What are the “myths” that you would like to dispel about being a founder? Can you explain what you mean?
I heard a lot of advice around believing in your product, your idea, yourself. Defend it no matter what and if you fail once get up and continue pursuing your dream. In my opinion, better advice I would give to entrepreneurs is to be able to pivot, to listen to the market, adjust to changes. We are living in an ever changing environment. Understanding your audience, adjusting for changes and asking for help is not at odds with having conviction in yourself or the product. No matter how much research you do, you will always encounter surprises. Another myth is that being a founder is a lonely process. On the contrary, the founder/entrepreneur ecosystem is very robust, large and helpful, it’s a collective journey. People are genuinely out there to assist, they share your struggles and pains and there is a common empathy among the community, which is another of the highlights of joining the founders’ community.
Is everyone cut out to be a founder? In your opinion, which specific traits increase the likelihood that a person will be a successful founder and what type of person should perhaps seek a “regular job” as an employee? Can you explain what you mean?
Absolutely not, not everyone is cut out to be a founder, nor should they be. Being a founder entails a level of risk tolerance, whether it is personal, financial and or a combination of both. The amount of risk and the management of those risks are factors to take into account when deciding to embark on the entrepreneurial path. Founders don’t stand on higher moral grounds or are smarter or better professionals. As I mentioned before, whichever the path chosen, entrepreneurship or working for 3rd parties, the real accomplishment is when they are executed in the best version of oneself.
Ok super. Here is the main question of our interview. What are your “5 Things I Wish Someone Told Me Before I Started” and why? (Please share a story or example for each.)
I received a lot of advice before launching Boiess Colognes. Like most founders, some I followed, others I wish I had but here are my 2 cents of what I consider to be some of the early hurdles as you take the entrepreneurial path.
1) Have a solid financial plan. It will always be more expensive that you expect.
2) Be prepared for the unknown. No matter how prepared or knowledgeable you are, surprises and unforeseen events will be part of your journey.

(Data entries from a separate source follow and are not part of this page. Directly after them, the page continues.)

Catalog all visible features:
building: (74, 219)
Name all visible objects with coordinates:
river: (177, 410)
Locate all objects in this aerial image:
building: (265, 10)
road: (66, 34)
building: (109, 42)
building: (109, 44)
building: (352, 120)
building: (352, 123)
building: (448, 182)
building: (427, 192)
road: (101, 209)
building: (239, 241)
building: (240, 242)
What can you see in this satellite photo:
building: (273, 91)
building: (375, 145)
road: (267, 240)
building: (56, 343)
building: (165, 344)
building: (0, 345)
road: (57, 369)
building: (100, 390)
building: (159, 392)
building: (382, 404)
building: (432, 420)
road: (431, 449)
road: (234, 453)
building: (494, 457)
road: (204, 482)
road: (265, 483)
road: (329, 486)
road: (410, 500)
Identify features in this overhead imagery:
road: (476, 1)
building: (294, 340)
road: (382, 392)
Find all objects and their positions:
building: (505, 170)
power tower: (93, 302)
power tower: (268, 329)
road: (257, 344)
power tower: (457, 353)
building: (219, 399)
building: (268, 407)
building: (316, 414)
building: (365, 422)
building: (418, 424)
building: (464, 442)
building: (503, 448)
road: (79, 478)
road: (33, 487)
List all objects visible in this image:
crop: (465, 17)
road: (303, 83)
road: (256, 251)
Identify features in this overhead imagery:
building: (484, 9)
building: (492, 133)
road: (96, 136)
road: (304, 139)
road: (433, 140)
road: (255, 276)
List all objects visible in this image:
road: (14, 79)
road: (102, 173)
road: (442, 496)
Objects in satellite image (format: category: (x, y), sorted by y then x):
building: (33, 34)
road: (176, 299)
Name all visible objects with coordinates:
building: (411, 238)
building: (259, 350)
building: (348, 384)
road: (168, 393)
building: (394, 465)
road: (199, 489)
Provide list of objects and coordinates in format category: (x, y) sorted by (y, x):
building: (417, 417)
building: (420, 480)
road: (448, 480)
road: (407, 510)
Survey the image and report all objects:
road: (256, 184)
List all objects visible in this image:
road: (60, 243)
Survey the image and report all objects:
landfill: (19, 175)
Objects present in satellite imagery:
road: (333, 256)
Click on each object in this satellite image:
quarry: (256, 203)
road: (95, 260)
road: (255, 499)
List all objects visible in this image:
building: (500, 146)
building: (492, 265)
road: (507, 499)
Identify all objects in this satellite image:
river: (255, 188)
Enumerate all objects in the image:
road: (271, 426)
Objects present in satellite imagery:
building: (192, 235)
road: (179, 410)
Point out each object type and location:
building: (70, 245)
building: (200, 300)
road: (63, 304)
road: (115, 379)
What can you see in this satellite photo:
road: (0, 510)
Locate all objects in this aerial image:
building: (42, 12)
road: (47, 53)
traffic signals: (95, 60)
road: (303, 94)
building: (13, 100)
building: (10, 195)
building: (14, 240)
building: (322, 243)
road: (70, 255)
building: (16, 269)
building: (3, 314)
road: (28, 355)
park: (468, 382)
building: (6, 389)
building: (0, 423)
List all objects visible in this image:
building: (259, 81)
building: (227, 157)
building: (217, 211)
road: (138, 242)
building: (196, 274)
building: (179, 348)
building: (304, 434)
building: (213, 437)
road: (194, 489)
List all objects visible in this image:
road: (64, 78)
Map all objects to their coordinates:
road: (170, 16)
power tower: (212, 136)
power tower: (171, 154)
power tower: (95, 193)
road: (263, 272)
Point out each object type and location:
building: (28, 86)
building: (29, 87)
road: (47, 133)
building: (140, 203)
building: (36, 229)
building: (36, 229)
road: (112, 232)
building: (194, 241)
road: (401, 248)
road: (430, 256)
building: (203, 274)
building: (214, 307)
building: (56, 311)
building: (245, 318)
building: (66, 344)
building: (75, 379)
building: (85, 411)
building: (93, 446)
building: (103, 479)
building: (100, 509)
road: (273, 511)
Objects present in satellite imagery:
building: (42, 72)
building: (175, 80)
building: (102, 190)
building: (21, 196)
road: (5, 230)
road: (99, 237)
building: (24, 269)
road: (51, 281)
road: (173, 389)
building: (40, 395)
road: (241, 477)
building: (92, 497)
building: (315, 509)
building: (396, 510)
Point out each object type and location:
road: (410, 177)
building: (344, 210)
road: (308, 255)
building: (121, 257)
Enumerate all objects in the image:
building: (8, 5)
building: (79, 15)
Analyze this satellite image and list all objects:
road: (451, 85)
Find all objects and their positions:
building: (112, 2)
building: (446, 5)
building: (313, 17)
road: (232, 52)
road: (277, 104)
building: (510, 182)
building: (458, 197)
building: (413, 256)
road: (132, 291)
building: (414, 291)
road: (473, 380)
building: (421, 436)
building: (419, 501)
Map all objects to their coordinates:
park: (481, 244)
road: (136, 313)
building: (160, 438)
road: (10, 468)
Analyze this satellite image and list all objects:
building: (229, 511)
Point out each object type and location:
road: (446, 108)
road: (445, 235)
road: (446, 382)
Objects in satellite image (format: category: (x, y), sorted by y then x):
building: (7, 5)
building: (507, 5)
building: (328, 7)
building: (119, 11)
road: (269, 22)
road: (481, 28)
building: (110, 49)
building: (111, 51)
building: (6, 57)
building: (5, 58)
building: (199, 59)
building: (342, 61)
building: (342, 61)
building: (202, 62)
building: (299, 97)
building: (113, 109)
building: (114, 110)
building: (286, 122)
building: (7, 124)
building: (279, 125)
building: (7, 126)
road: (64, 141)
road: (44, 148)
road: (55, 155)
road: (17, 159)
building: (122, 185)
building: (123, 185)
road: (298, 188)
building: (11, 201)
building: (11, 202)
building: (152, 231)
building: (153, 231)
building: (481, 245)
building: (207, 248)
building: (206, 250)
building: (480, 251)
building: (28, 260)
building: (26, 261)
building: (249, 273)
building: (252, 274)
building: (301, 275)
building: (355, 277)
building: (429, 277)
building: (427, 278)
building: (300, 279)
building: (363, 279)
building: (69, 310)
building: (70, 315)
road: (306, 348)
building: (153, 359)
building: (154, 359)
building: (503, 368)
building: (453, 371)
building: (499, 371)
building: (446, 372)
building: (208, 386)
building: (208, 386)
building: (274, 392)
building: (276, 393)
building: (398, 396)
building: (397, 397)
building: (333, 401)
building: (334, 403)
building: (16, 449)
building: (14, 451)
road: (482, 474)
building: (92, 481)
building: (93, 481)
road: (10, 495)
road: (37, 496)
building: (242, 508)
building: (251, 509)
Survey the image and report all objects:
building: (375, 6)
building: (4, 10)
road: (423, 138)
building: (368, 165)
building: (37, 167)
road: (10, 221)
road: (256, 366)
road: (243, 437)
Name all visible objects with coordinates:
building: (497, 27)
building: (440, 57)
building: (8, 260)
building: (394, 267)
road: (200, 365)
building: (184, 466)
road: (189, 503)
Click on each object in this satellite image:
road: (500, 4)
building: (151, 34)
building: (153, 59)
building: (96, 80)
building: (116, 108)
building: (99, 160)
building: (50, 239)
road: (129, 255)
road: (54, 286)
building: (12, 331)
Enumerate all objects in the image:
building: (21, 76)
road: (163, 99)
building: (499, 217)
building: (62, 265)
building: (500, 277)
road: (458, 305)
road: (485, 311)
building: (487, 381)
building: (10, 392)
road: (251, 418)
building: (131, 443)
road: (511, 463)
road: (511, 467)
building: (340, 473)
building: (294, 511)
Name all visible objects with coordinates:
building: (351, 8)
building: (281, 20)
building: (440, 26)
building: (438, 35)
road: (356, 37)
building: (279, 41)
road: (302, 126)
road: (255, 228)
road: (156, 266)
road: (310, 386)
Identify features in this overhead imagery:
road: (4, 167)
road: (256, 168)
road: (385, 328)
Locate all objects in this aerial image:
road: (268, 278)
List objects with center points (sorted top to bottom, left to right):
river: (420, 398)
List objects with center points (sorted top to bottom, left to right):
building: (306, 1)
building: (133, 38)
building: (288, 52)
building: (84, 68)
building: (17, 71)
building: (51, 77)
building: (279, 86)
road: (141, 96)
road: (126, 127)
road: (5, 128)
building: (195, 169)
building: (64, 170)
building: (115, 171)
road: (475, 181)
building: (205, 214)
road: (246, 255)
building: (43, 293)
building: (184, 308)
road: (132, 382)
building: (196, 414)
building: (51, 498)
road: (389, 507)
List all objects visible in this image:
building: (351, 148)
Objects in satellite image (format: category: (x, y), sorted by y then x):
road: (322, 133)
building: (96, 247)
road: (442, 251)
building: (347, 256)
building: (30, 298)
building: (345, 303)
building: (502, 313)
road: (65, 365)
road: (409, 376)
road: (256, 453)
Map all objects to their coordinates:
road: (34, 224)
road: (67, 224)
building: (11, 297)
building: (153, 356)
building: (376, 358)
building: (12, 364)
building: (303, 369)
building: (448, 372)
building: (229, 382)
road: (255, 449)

3) Having doubts is normal. It means that you are listening, evaluating, aware of the challenges and are working towards solving them.
4) This path is a marathon, not a sprint. There are no shortcuts.
5) Be afraid, but be brave. It’s all worth it.
How have you used your success to make the world a better place?
I wish I could say I’m making the world a better place. I would consider myself successful if my son grows up to be a good human being, empathetic, kind and noble. From a professional perspective, all I can say is that like Frank Sinatra I’m doing it my way…
You are a person of great influence. If you could inspire a movement that would bring the most amount of good for the greatest number of people, what would that be? You never know what your idea can trigger.
I think we are all united on calling for peace in these very tumultuous times, but if I had to start a movement it would probably be a “Smiling” one. Smiling not only creates positive reactions in one’s mood but also sets into motion a contagious chain reaction of smiles that would make the world a kinder place.
We are very blessed that some very prominent names in Business, VC funding, Sports, and Entertainment read this column. Is there a person in the world, or in the US with whom you would love to have a private breakfast or lunch with, and why? He or she might just see this if we tag them.
I’d love to sit down and have lunch with Jessica Alba, exchange some notes and learn about her long journey from founding the Honest company to taking it public. I admire what she has built and her story.
Thank you for these fantastic insights. We greatly appreciate the time you spent on this.